After weathering some backlash for a journey to Venezuela to meet with controversial president Hugo Chavez – to say nothing of dealing with the unexpected death in January 2006 of younger brother, Chris at age 40 from cardiomyopathy, or an enlarged heart, Penn unveiled “Into the Wild” (2007), his fourth feature directorial effort and among the top-grossing of his independent film offerings. Penn adapted the screenplay from Jon Krakauer’s fact-based book about an idealistic college graduate (Emile Hirsch) who drifts around the country in search of an authentic, free lifestyle, finally settling in the wilds of Alaska.
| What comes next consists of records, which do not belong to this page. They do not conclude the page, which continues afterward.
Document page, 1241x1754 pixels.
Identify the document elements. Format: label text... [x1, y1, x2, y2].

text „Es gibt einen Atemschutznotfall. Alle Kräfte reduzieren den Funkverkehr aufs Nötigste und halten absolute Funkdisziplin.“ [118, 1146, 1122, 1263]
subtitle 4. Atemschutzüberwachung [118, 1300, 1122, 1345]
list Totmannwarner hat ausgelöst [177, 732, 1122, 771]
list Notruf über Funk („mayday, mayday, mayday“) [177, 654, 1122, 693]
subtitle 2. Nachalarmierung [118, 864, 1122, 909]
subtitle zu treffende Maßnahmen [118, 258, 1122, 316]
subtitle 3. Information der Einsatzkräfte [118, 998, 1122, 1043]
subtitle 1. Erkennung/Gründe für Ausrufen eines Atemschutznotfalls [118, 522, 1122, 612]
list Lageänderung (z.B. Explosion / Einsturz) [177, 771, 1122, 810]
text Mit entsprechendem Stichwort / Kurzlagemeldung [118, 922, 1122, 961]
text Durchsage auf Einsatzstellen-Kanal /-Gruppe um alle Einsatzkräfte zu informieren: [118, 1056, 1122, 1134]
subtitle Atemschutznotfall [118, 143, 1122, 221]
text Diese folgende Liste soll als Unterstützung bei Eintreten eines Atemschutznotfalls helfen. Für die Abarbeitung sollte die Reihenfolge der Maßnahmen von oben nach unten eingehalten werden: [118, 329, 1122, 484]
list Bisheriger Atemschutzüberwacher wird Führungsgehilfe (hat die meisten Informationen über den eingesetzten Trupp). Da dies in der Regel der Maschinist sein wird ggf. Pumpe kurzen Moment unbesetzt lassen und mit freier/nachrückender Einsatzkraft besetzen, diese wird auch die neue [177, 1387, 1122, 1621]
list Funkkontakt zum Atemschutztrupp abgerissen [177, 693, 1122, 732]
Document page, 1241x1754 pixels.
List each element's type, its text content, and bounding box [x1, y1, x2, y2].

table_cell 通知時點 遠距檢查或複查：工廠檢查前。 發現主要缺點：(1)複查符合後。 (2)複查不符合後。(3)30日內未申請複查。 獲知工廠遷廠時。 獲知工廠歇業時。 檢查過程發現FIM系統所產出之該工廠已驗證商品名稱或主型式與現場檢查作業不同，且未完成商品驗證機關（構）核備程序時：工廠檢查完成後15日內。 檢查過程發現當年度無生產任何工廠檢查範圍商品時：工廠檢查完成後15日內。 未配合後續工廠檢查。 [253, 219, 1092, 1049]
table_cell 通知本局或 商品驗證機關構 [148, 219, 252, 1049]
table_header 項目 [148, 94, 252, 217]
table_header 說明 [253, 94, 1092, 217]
Penn was honored multiple times for his successful adaptation of the challenging story, which often relied on Hirsch’s lone screen presence and no dialogue, and earned the director nominations from the Director’s Guild of America and the Writer’s Guild of America, in addition to multiple Best Director wins at several international film festivals. Following tabloid gossip over his divorce filing with Wright-Penn at the end of 2007 and subsequent withdrawal in the spring of 2008, Penn returned to screens in the title role of “Milk,” Gus Van Sant’s biopic about influential gay activist and San Francisco politician, Harvey Milk. Only weeks after its release, he received a Golden Globe nomination for Best Performance by an Actor in a Motion Picture, which was soon followed by a win at the 15th Annual Screen Actors Guild Awards. He would go on to win the Best Actor Oscar for his role in “Milk.”
From there, Penn played former U.S. diplomat Joe Wilson, whose CIA agent wife, Valerie Plame (Naomi Watts), is outed for political reasons by George W. Bush’s administration in Doug Liman’s hailed political thriller “Fair Game” (2010). He went on to reunite with Terrence Malick for the reclusive director’s existential drama, “The Tree of Life” (2011), where he played an adrift older man who reminisces about life with his father (Brad Pitt) in the 1960s. Later that year, he delivered another offbeat performance, this time playing a retired goth rocker who looks for his dead father’s Auschwitz tormentor in Italian director Paolo Sorrentino’s comic drama “This Must Be the Place” (2011). Of course, Penn did not go very long without being the subject of tabloid headlines. In 2010, after finalizing his divorce with Wright early that year, he caused an uproar in the British media for his remarks about colonialism directed at the United Kingdom over the ongoing dispute with the Falkland Islands. But Penn did display his humanitarian side by co-founding the J/P Haitian Relief Organization, which helped thousands of victims from the catastrophic earthquake in 2010 and led to his appointment as Haiti’s Ambassador-at-Large in 2012, becoming the first non-Haitian to ever hold the post.